Extracted information Block Start

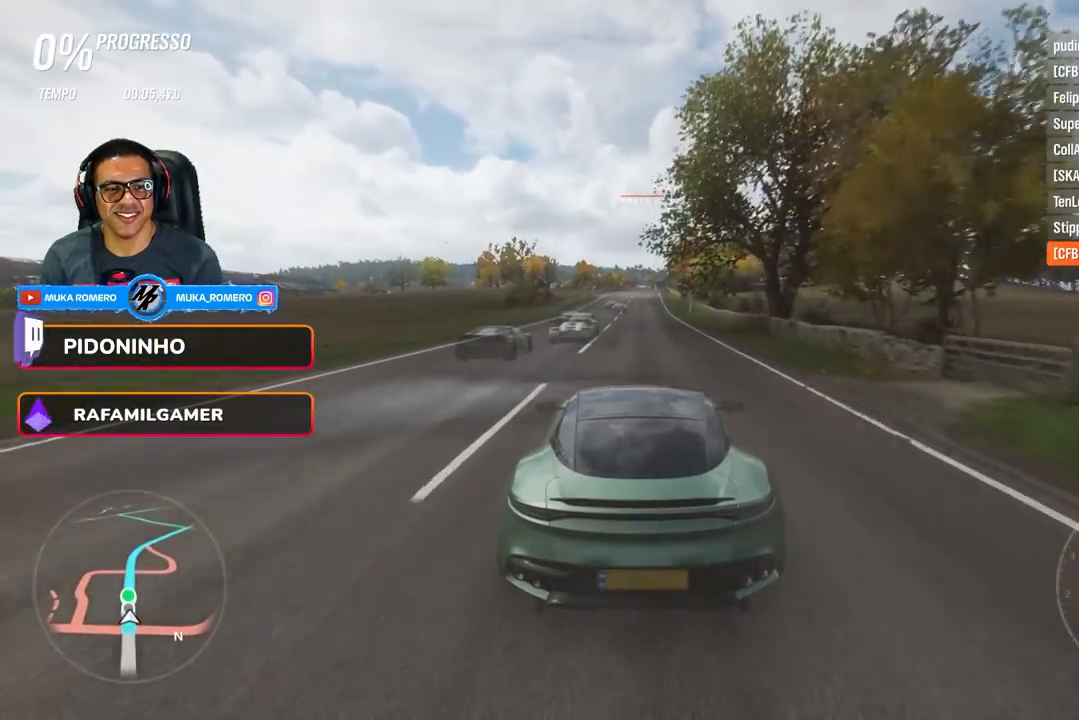
{"buttons": ["R2"], "left_stick": "center", "right_stick": "center", "events": []}
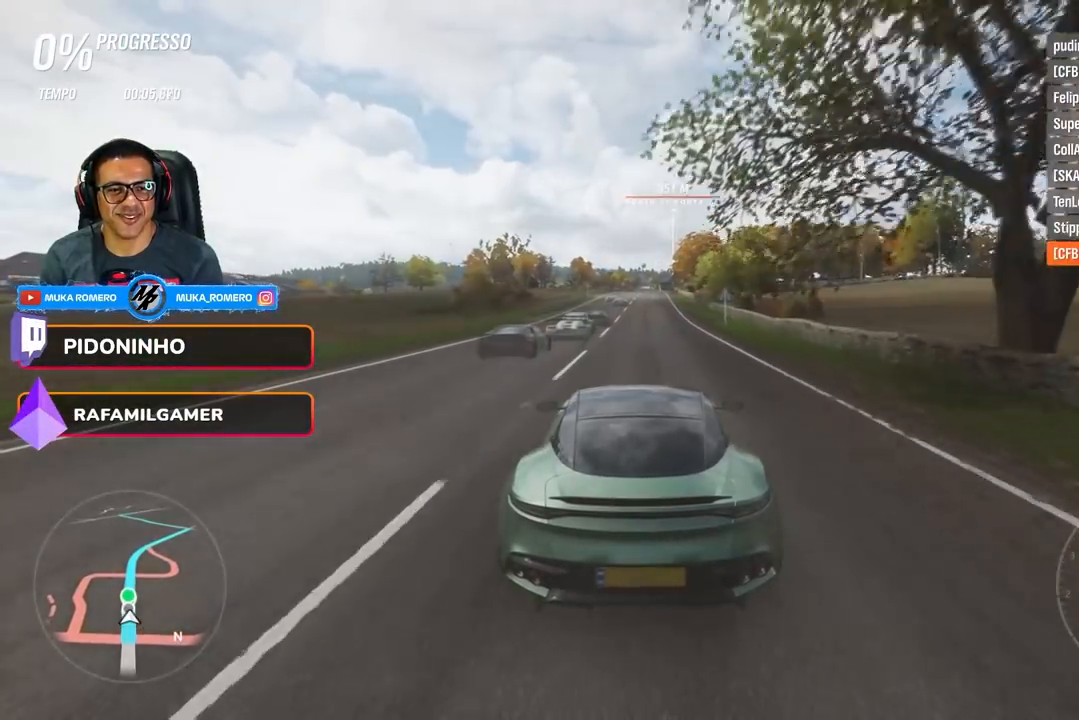
{"buttons": ["R2"], "left_stick": "center", "right_stick": "center", "events": [[351, "left_stick", "left"], [401, "left_stick", "center"]]}
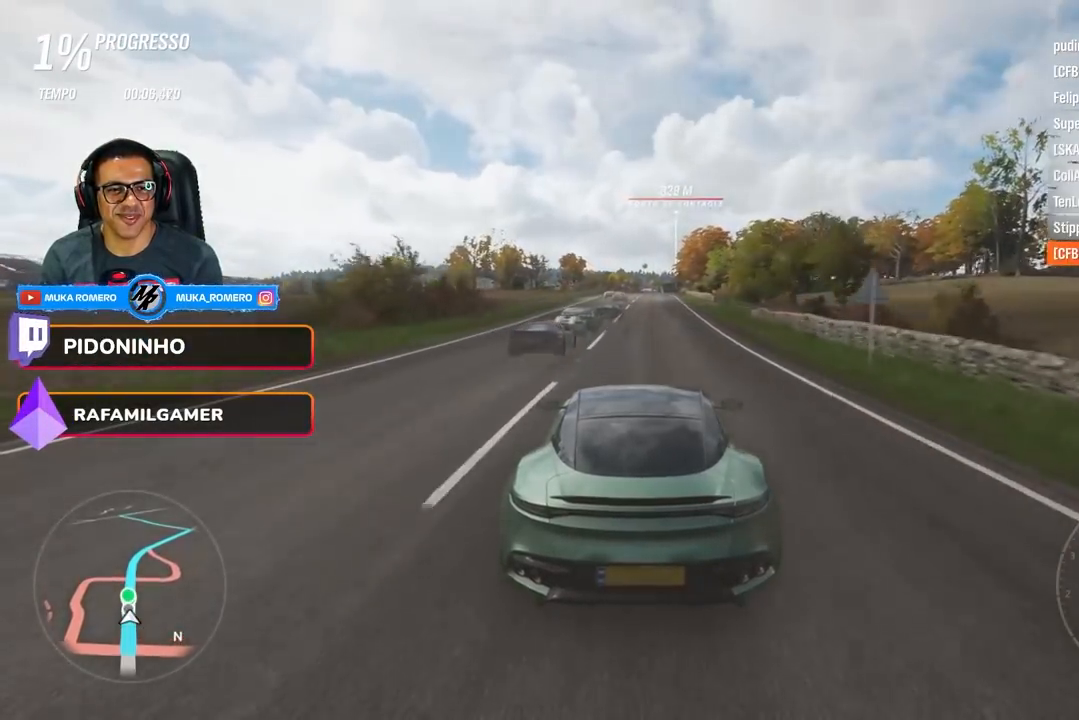
{"buttons": ["R2"], "left_stick": "center", "right_stick": "center", "events": []}
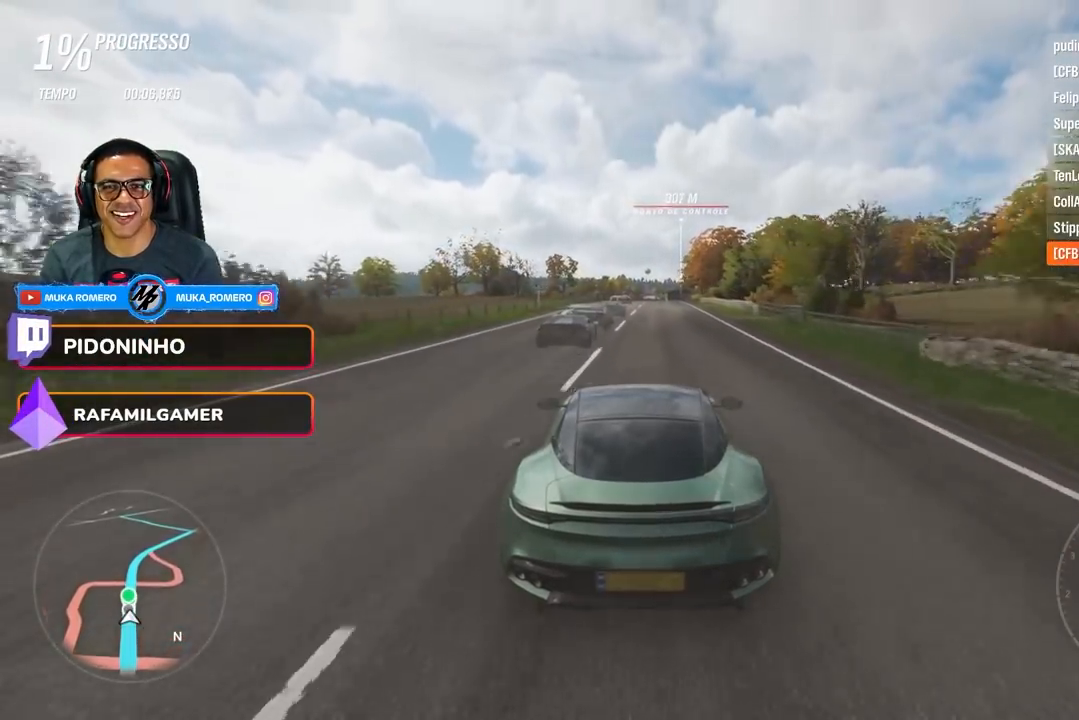
{"buttons": ["R2"], "left_stick": "center", "right_stick": "center", "events": [[117, "left_stick", "right"], [250, "left_stick", "center"]]}
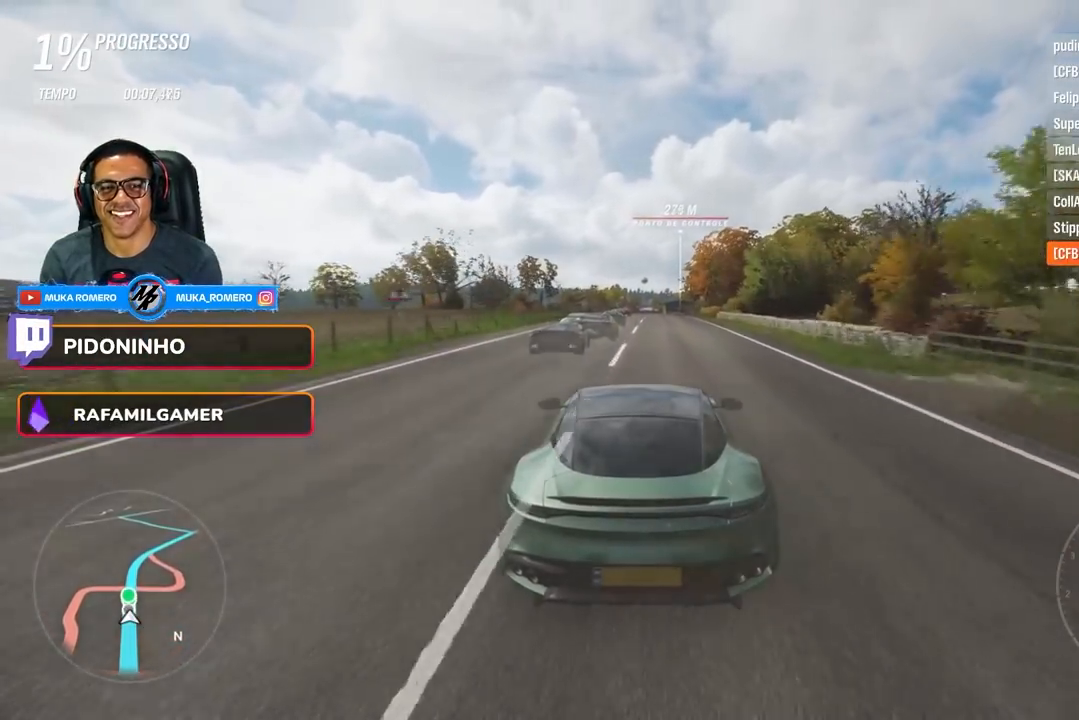
{"buttons": ["R2"], "left_stick": "center", "right_stick": "center", "events": []}
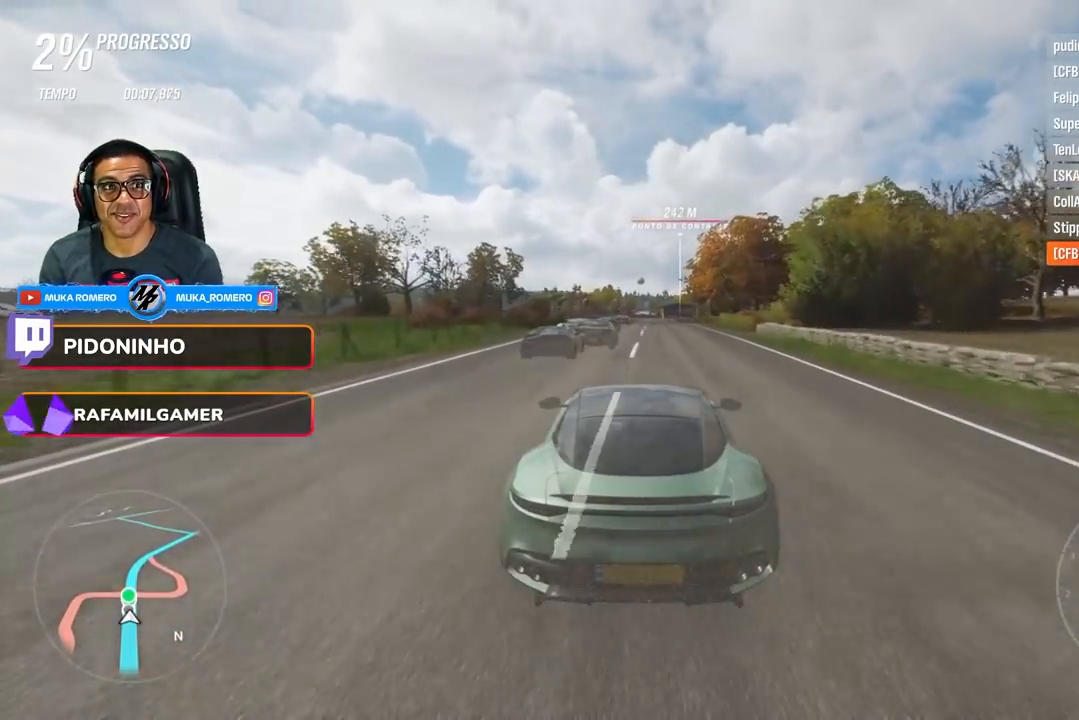
{"buttons": ["R2"], "left_stick": "center", "right_stick": "center", "events": [[100, "left_stick", "right"], [200, "left_stick", "center"], [267, "A", "down"], [267, "B", "down"], [367, "A", "up"], [367, "B", "up"]]}
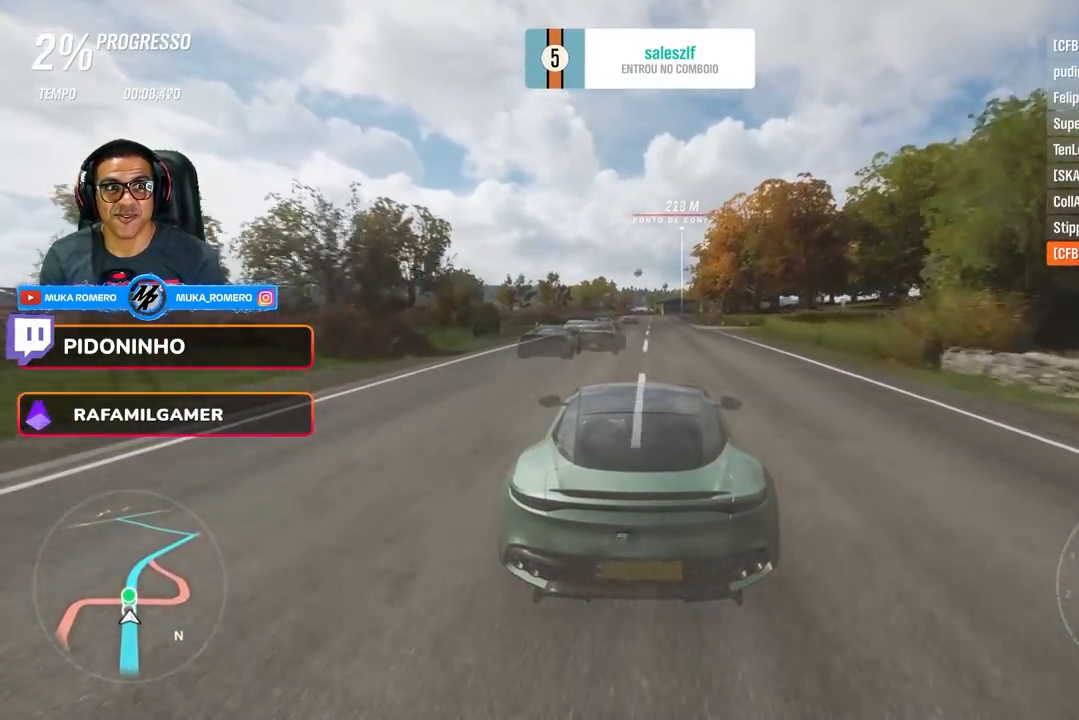
{"buttons": ["R2"], "left_stick": "center", "right_stick": "center", "events": [[217, "left_stick", "right"], [283, "left_stick", "center"]]}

Extracted information Block End

#### Your instructions:
Output the entries above exactly. Do not include the pictures.

#### Written reply:
{"buttons": ["R2"], "left_stick": "center", "right_stick": "center", "events": []}
{"buttons": ["R2"], "left_stick": "center", "right_stick": "center", "events": [[351, "left_stick", "left"], [401, "left_stick", "center"]]}
{"buttons": ["R2"], "left_stick": "center", "right_stick": "center", "events": []}
{"buttons": ["R2"], "left_stick": "center", "right_stick": "center", "events": [[117, "left_stick", "right"], [250, "left_stick", "center"]]}
{"buttons": ["R2"], "left_stick": "center", "right_stick": "center", "events": []}
{"buttons": ["R2"], "left_stick": "center", "right_stick": "center", "events": [[100, "left_stick", "right"], [200, "left_stick", "center"], [267, "A", "down"], [267, "B", "down"], [367, "A", "up"], [367, "B", "up"]]}
{"buttons": ["R2"], "left_stick": "center", "right_stick": "center", "events": [[217, "left_stick", "right"], [283, "left_stick", "center"]]}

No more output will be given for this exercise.